O novo Papa não somente vinha do fim do mundo, de um país do Sul e da periferia do planeta. Trazia desse recanto, ademais, clamores silenciados e silenciosos, bem como uma nova chave hermenêutica para lê-los e interpretá-los. O pastor da grande Buenos Aires conheceu de perto e na pele, entre outros gritos saídos dos subterrâneos da ditadura militar, a dor das Mães da Praça Maio. Sabia da teimosia dos movimentos sindical, estudantil e popular, além das organizações não governamentais (ONGs). De mais próximo ainda, acompanhou a prática das Comunidades Eclesiais de Base (CEBs), cuja pedagogia eclesial vinha iluminada pela Teologia da Libertação (TdL). Havia participado das Assembleias Episcopais da América Latina e do Caribe.
Essa longa experiência logo o conduziu a gestos, viagens e palavras desconcertantes. Sacudiu e despertou a sonolência de uma Igreja que dava sinais de acomodar-se a um formalismo ritual e litúrgico de sacristia. Com voz altissonante fez ver que as mudanças profundas e radicais não nascem no centro, mas se originam na periferia. Somente quando esta última pressiona, através do movimento de vozes, grupos e massas mobilizadas, então o centro pode deixar-se interpelar e tomar decisões inovadoras. A Boa Nova vem do não lugar: melhor lugar para lançar as raízes do novo lugar. O fruto só cai da árvore quando está maduro. Decretos e transformações são fruto das bases que cultivam a semente e do tempo faz crescer a espiga.
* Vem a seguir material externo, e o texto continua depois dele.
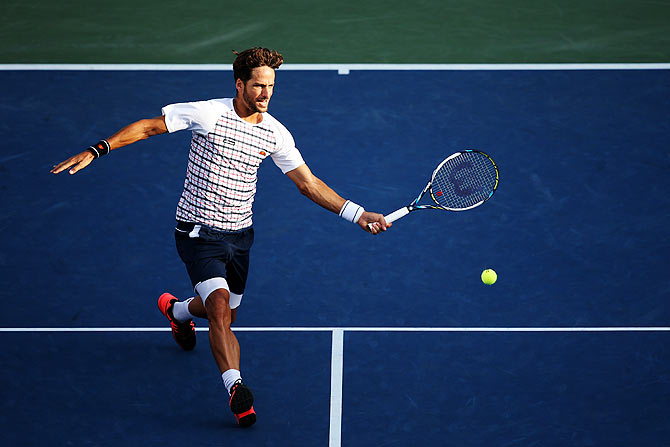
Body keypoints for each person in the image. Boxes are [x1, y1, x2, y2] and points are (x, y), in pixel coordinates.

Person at [50, 47, 390, 428]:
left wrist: (358, 214)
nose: (265, 93)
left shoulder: (275, 132)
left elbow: (307, 183)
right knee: (219, 307)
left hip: (240, 236)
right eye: (258, 85)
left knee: (229, 310)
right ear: (239, 83)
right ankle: (236, 388)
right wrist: (98, 150)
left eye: (271, 86)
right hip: (197, 232)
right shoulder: (209, 113)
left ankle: (178, 311)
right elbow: (149, 127)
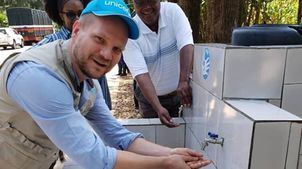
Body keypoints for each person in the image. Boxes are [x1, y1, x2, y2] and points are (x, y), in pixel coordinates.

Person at [0, 0, 211, 168]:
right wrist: (165, 163)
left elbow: (117, 135)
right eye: (99, 39)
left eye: (117, 49)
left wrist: (170, 152)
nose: (106, 55)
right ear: (76, 30)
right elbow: (94, 158)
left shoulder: (87, 82)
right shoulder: (39, 77)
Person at [123, 0, 193, 127]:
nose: (147, 7)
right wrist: (158, 107)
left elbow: (186, 43)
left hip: (180, 94)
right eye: (140, 3)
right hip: (150, 101)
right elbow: (141, 75)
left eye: (151, 1)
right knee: (155, 139)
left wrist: (183, 81)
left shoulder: (173, 12)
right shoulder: (131, 33)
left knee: (181, 136)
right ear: (134, 3)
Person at [33, 0, 112, 110]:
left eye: (81, 13)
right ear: (61, 16)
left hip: (93, 115)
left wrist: (106, 109)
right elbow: (24, 65)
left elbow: (100, 82)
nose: (77, 18)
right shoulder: (49, 43)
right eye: (71, 14)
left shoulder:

A experiência profética de Bergoglio jogou luz sobre rostos antes desconhecidos e invisíveis, como é o caso dos migrantes e refugiados. Do fim do mundo, trouxe para o centro do palco sua voz calada e calcada pela guerra e a violência, pela pobreza e a fome. Rasgou o tênue véu das aparências e da hipocrisia, demonstrando que milhões de seres humanos só se tornam visíveis através do naufrágio e da tragédia, na hora da morte. Outros, aos milhares, tragados pelas águas ou pelas areias, ficarão para sempre esquecidos, sem nome nem rosto, apenas frios números e estatísticas. O Papa fez questão de marcar presença nas ilhas de Lampedusa (Itália) e Lesbos (Grécia), bem como na dramática fronteira entre México e Estados Unidos, encruzilhadas de travessias, onde ilusões e desilusões de mesclam e se fundem. Vozes e rostos que chegam de longe, do fim do mundo, para nos recordar que a fé e a esperança seguem vivas, apesar dos ombros encurvados, dos joelhos vergados e dos olhos no chão.
Perguntas para reflexão:
- Sob o enfoque da mobilidade humana, que elementos podemos traçar entre o contexto de Scalabrini e o contexto contemporâneo?
- Quais os principais desafios das migrações atuais para a Igreja e para a Pastoral dos Migrantes, no Brasil e no mundo?
- Segundo Scalabrini, “novos tempos exigem novos organismos”. O que deve e pode ser mudado atualmente nos meios e métodos pastorais?